Rwanda agrees to take in African refugees stuck in Libya
“We will be receiving the initial number of 500 in a few weeks,” Hope Tumukunde Gasatura, Rwanda’s ambassador to the AU, told a news conference after signing a memorandum of understanding alongside representatives of the AU and the UN refugee agency UNHCR.
The first group “is principally made up of people originating from the Horn of Africa,” the AU and the UN said in a statement.
They will be housed in a transit centre in Rwanda before being resettled elsewhere unless they agree to return to their home countries if it is safe to do so.
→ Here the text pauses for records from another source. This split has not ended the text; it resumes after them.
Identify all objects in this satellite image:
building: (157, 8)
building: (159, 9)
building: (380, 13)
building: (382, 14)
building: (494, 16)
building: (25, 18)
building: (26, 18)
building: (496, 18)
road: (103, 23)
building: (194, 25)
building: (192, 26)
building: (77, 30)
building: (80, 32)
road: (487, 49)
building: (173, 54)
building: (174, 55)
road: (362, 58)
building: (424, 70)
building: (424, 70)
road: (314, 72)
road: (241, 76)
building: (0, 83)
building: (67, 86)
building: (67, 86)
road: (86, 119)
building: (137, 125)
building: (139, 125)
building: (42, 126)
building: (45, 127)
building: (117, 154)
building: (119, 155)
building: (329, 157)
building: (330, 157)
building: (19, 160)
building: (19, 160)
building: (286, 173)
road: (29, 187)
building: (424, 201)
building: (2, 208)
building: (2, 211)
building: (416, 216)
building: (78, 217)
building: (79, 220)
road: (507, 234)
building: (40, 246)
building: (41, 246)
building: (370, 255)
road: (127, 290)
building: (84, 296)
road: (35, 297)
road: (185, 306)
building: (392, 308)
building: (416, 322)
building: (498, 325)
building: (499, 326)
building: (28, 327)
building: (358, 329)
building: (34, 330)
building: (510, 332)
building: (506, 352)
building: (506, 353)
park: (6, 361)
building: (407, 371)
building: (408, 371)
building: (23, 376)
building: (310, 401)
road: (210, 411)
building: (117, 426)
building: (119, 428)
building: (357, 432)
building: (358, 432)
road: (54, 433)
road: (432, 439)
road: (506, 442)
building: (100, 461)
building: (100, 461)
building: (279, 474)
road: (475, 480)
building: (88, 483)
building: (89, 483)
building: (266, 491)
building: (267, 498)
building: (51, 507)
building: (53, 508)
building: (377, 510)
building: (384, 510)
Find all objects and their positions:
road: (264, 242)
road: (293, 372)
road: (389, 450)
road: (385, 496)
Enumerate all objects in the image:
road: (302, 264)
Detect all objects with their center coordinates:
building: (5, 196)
Germaine Kamayirese, the Rwandan minister for emergency management, told journalists in Kigali that “some may be given permission to remain in Rwanda”.
In the chaos that followed the fall and killing of former dictator Moamer Kadhafi in a 2011 uprising, Libya became a key transit point for sub-Saharan African migrants seeking to embark on dangerous journeys to Europe.
The UN says some 42,000 refugees are currently in Libya.
“We have been desperately searching for solutions for those people,” said Cosmas Chanda, UNHCR’s representative to the AU at the news conference in Addis Ababa, the seat of the pan-African body.
The Rwandan government is prepared to take in as many as 30,000 Africans from Libya, though the plan is for the process to unfold in batches of 500 to prevent the country from becoming overwhelmed.
“Fewer countries around the world are more than prepared to admit refugees,” Chanda said.
Rwandan President Paul Kagame first offered to take in Africans stuck in Libya back in November 2017, the same month a CNN report showed what appeared to be a slave market there.
The issue took on new urgency in July when more than 40 people were killed in an airstrike on a migrant detention centre in the Libyan town of Tajoura.
Lessons from Niger
The UN has been criticised for its handling of a transit mechanism for evacuees from Libya established in 2017 on the other side of the continent, in Niger.
The facilities there have struggled with overcrowding and the slow pace of resettlement.
Rwandan and UN officials “have learned from the Niger experience and we have fine-tuned the procedure,” Chanda said.
But he said the process would still be “very lengthy”.
Tumukunde Gasatura, the Rwandan ambassador, said refugees and asylum-seekers would be housed in facilities that have previously been used for Burundian refugees fleeing that country’s political crisis in 2015.
The AU hailed the deal with Rwanda as an example of African governments stepping up to solve the continent’s problems.
“It is a historical moment because Africans are extending their hands to other Africans,” said Amira Elfadil, the AU’s social affairs commissioner.
“We kept on talking about finding durable solutions. My belief is this is part of the durable solutions.”
Officials hope that other African countries will offer similar assistance, though Elfadil said so far none have been forthcoming.